Personally I think mumsnet should transition to a non gender specific title (parentsnet was rejected as a name originally because it didn't sound snappy enough). It's name reinforces the idea that parenting is something that is primarily a female domain. If we want more gender equality then we need to tackle societies preconceptions of what parenting is and who is responsible. Mumsnet, with it's large media presence would be in a good place to do this if it wanted.
There was a really interesting article on this in The Guardian a while back by Ally Fogg. He discusses some of these issues much more eloquently than I'm capable of myself, so apologies for the long quote:
This week Duncan Fisher, a founder of the Fatherhood Institute, launches a new website called mumsanddadsnet. The name is a deliberate echo – possibly a sly dig – at the mother of all parenting websites, Mumsnet. The new site's mission statement points out that the online conversation about parenting is divided between mums, on the one hand, and dads (mostly separated ones), on the other. "We are stuck in a paradigm – that mums do parenting and dads help. This idea might suit a lot of people, but it's plain wrong."
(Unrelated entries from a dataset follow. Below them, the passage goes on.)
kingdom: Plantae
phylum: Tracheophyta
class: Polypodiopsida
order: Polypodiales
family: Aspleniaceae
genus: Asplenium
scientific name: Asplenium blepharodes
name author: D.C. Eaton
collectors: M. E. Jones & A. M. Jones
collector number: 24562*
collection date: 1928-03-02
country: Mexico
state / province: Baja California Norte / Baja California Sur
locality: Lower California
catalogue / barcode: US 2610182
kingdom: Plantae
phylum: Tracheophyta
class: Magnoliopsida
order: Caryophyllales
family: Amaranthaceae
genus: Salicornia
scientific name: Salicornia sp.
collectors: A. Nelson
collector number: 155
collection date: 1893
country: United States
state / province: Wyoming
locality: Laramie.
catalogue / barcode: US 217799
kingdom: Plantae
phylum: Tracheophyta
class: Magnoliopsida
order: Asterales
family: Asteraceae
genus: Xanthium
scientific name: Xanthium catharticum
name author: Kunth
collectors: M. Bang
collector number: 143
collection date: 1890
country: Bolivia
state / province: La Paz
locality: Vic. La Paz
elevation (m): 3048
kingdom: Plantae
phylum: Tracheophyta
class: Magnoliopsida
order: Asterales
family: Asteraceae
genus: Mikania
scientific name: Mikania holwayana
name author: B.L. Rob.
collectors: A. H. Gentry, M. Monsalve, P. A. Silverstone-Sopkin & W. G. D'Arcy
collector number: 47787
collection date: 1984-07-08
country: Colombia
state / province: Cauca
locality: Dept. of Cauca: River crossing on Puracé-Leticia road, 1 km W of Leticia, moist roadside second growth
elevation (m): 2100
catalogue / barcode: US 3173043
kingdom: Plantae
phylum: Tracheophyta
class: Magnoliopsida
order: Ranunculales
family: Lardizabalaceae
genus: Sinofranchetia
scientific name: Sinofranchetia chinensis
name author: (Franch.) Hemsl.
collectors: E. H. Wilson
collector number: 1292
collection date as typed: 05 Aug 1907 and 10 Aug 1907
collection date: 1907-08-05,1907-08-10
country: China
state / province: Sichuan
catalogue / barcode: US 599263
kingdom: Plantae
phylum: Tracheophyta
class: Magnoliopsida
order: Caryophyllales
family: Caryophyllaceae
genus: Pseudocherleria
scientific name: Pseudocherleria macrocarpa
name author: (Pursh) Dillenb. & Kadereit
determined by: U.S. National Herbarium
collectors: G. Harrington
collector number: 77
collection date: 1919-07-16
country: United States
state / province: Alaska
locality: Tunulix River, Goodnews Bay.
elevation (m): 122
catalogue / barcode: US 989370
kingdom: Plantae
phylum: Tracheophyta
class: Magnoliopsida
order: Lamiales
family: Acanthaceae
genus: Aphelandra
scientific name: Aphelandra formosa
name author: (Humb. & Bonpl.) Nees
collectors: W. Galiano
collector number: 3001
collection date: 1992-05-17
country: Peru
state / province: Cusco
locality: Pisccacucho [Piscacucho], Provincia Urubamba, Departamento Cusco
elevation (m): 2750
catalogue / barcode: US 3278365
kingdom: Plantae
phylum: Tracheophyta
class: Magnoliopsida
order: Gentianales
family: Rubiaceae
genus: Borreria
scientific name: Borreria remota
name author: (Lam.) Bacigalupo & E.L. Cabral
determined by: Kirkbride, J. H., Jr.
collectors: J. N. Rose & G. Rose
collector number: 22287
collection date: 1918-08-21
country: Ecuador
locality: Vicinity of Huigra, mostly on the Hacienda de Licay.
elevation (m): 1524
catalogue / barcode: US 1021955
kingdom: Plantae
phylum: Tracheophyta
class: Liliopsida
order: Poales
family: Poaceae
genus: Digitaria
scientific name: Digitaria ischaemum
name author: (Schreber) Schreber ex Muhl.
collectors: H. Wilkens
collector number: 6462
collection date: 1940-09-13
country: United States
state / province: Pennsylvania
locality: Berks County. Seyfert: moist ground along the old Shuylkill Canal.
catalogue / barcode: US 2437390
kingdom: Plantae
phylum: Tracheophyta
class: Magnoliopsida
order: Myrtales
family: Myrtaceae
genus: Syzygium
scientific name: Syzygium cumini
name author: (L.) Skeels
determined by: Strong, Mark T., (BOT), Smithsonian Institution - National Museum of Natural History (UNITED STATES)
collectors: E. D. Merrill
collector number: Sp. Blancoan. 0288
Justine Roberts, the founder of Mumsnet, has pointed out, correctly I'm sure, that its Dads section is already the largest specialist area for fathers in British cyberspace. That in itself, perhaps, is the main problem. Dads are tacking themselves on to the efforts of mums as a sideshow and an afterthought. Roberts went on to say "I agree with the principle; it would be nice if dads wanted to identify as dads. But they don't. They identify as men who talk about parenting."
As a proudly self-identifying dad who spends a lot of time talking to other self-identifying dads, this strikes me not only as utterly wrong, but a profoundly harmful projection. The fact that the chief executive of Mumsnet would come out with such an alienating pronouncement represents game, set and match to Duncan Fisher, I think, in the debate as to whether we need less compartmentalisation and factionalism in debates about parenting.
tl;dr Think a dadsnet would be a bad idea and we'd be better off with non gender specific sites.